• **What is expected**:
What is the number of lines in the entries that contain the word "neue"? Answer with that figure alone.

——————

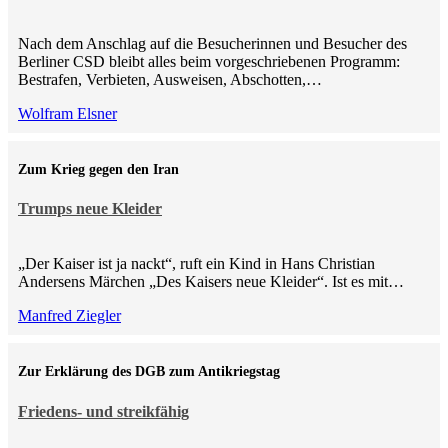
Nach dem Anschlag auf die Besucherinnen und Besucher des
Berliner CSD bleibt alles beim vorgeschriebenen Programm:
Bestrafen, Verbieten, Ausweisen, Abschotten,…
Wolfram Elsner
Zum Krieg gegen den Iran
Trumps neue Kleider
„Der Kaiser ist ja nackt“, ruft ein Kind in Hans Christian
Andersens Märchen „Des Kaisers neue Kleider“. Ist es mit…
Manfred Ziegler
Zur Erklärung des DGB zum Antikriegstag
Friedens- und streikfähig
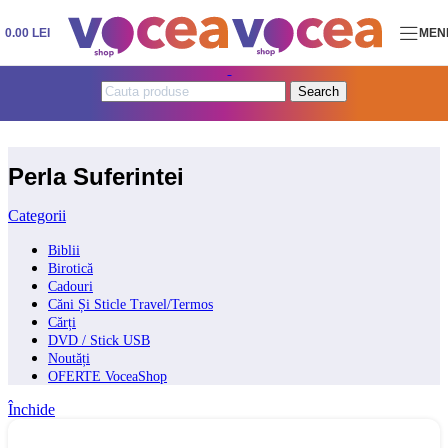
Skip to navigation
Skip to main content
0.00
LEI
MEN
Search
Perla Suferintei
Categorii
Biblii
Birotică
Cadouri
Căni Și Sticle Travel/Termos
Cărți
DVD / Stick USB
Noutăți
OFERTE VoceaShop
Închide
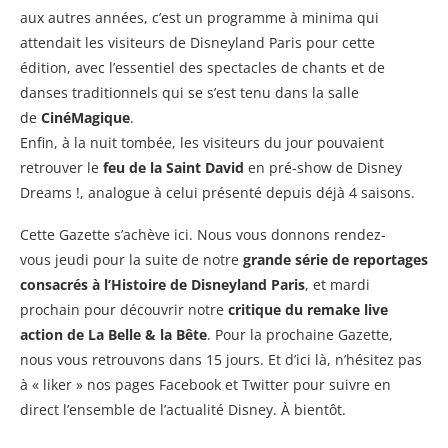
aux autres années, c’est un programme à minima qui
attendait les visiteurs de Disneyland Paris pour cette
édition, avec l’essentiel des spectacles de chants et de
danses traditionnels qui se s’est tenu dans la salle
de
CinéMagique
.
Enfin, à la nuit tombée, les visiteurs du jour pouvaient
retrouver le
feu de la Saint David
en pré-show de Disney
Dreams !, analogue à celui présenté depuis déjà 4 saisons.
Cette Gazette s’achève ici. Nous vous donnons rendez-
vous jeudi pour la suite de notre
grande série de reportages
consacrés à l’Histoire de Disneyland Paris
, et mardi
prochain pour découvrir notre
critique du remake live
action de La Belle & la Bête
. Pour la prochaine Gazette,
nous vous retrouvons dans 15 jours. Et d’ici là, n’hésitez pas
à « liker » nos pages Facebook et Twitter pour suivre en
direct l’ensemble de l’actualité Disney. À bientôt.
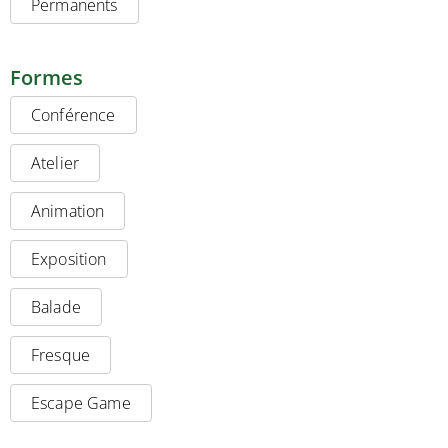
Permanents
Formes
Conférence
Atelier
Animation
Exposition
Balade
Fresque
Escape Game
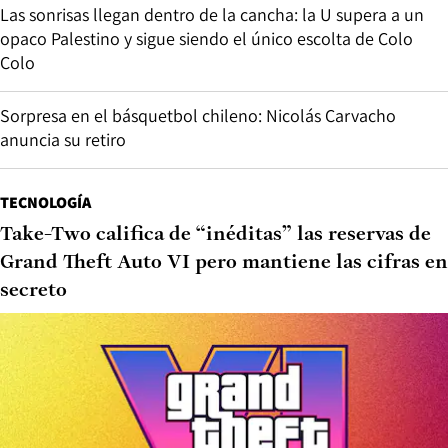
Las sonrisas llegan dentro de la cancha: la U supera a un
opaco Palestino y sigue siendo el único escolta de Colo
Colo
Sorpresa en el básquetbol chileno: Nicolás Carvacho
anuncia su retiro
TECNOLOGÍA
Take-Two califica de “inéditas” las reservas de
Grand Theft Auto VI pero mantiene las cifras en
secreto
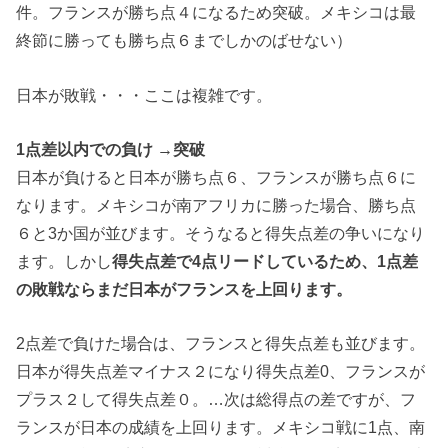
件。フランスが勝ち点４になるため突破。メキシコは最
終節に勝っても勝ち点６までしかのばせない）
日本が敗戦・・・ここは複雑です。
1点差以内での負け →突破
日本が負けると日本が勝ち点６、フランスが勝ち点６に
なります。メキシコが南アフリカに勝った場合、勝ち点
６と3か国が並びます。そうなると得失点差の争いになり
ます。しかし
得失点差で4点リードしているため、1点差
の敗戦ならまだ日本がフランスを上回ります。
2点差で負けた場合は、フランスと得失点差も並びます。
日本が得失点差マイナス２になり得失点差0、フランスが
プラス２して得失点差０。…次は総得点の差ですが、フ
ランスが日本の成績を上回ります。メキシコ戦に1点、南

——————

• **Completed exercise**:
2